O zagrożeniu zawałem świadczą też kępki żółte - żółtawe zmiany grudkowe na powiekach związane z odkładaniem się cholesterolu w skórze. Dotychczas błędnie uważane były wyłącznie za defekt kosmetyczny.
Dziś naukowcy z Uniwersytetu Kopenhaskiego radzą każdej osobie z "żółtakami" wizytę u lekarza rodzinnego i zbadanie poziomu cholesterolu. Grudki wykwitające na skórze świadczą bowiem o odłożonych złogach cholesterolu również na ścianach naczyń krwionośnych. Ryzyko zawału rośnie wtedy aż o 48 proc. w ciągu kolejnych 10 lat!
W określeniu aktualnego stanu tętnic i ryzyka zawału pomóc może ultrasonograficzna ocena grubości ściany i rozszerzalności naczyń, a także tomografia komputerowa, która uwidacznia stopień ich uwapnienia.
Badaj ciśnienie i poziom cholesterolu przynajmniej raz na kwartał. Jedz różnorodne potrawy, najwięcej produktów zbożowych i warzyw. Zamień wieprzowinę na drób, smalec na olej roślinny. Jeżeli 30 g masła dziennie zastąpisz margaryną miękką, to zmniejszysz ryzyko zawału o 10 proc.
Zmniejsz ilość cukru i soli (nie przekraczaj 6 g soli dziennie). Rzuć palenie i przestań się wszystkim przejmować. Chodź na spacery i gimnastykuj się.
Co robić, jeśli podejrzewasz u siebie zawał serca? Zadzwoń pod numer 999 lub 112, poproś kogoś bliskiego o opiekę i połóż się. Jedynym bezpiecznym środkiem transportu osoby z podejrzeniem zawału serca jest karetka pogotowia.
Osobowość predysponująca do chorób serca, tzw. osobowość typu A, to perfekcjonista żyjący pod presją czasu, w ciągłym pośpiechu i stresie. Uwielbia rywalizować, jest ambitny, nastawiony wrogo i agresywnie do innych ludzi. Częstość zachorowań na serce jest u takich osób niemal dwukrotnie wyższa niż wśród ludzi o typie osobowości typu B - cierpliwych i nastawionych przyjaźnie.

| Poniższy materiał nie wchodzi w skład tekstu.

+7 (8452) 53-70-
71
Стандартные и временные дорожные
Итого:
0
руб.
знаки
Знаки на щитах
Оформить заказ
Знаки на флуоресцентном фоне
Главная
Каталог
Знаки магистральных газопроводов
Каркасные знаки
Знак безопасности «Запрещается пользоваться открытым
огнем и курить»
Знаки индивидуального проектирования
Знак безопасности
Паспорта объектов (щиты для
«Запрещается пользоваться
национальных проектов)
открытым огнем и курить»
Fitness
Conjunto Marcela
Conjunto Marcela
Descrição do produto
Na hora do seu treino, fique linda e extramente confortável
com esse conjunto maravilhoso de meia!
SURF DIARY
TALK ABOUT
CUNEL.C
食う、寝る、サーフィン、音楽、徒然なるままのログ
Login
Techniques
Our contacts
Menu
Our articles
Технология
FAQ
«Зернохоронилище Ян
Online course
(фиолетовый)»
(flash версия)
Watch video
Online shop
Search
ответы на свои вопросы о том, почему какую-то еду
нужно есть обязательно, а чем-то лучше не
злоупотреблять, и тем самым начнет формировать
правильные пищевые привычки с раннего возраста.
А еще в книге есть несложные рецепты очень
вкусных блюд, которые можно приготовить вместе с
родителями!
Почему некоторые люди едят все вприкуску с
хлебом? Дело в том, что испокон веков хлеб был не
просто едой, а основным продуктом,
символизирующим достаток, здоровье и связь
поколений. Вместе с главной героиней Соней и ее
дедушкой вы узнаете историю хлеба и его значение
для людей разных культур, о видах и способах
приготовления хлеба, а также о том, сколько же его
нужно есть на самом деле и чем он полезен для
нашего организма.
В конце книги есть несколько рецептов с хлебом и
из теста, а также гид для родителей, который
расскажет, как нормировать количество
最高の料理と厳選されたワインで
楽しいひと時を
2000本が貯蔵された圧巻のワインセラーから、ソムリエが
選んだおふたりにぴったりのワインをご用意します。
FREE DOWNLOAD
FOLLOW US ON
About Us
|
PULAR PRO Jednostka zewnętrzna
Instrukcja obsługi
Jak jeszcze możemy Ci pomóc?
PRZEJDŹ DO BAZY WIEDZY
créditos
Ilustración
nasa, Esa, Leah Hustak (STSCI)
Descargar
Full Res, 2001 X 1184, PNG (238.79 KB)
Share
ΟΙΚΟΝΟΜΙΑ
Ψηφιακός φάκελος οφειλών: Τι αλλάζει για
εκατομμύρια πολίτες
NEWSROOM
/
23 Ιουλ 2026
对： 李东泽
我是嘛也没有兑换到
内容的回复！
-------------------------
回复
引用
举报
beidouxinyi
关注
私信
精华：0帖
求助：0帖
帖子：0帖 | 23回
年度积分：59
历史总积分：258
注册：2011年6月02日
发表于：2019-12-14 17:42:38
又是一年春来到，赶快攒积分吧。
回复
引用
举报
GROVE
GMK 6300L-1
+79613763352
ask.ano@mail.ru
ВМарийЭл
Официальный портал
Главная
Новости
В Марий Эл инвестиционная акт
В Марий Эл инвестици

Atak serca zwykle jest skutkiem pęknięcia blaszki miażdżycowej w naczyniu wieńcowym, czyli jednej z tętnic doprowadzających krew do serca. Gdy blaszka pęka, tworzy się wokół niej skrzeplina, która blokuje napływ krwi.
Objawami zawału są: ból w klatce piersiowej, ból w lewym lub w prawym ramieniu, poty, osłabienie. Im dłużej tętnica jest niedrożna, tym większa część mięśnia sercowego umiera. Po 3-6 godz. martwicy ulega cały obszar zaopatrywany przez zamkniętą tętnicę. Zmiany są nieodwracalne.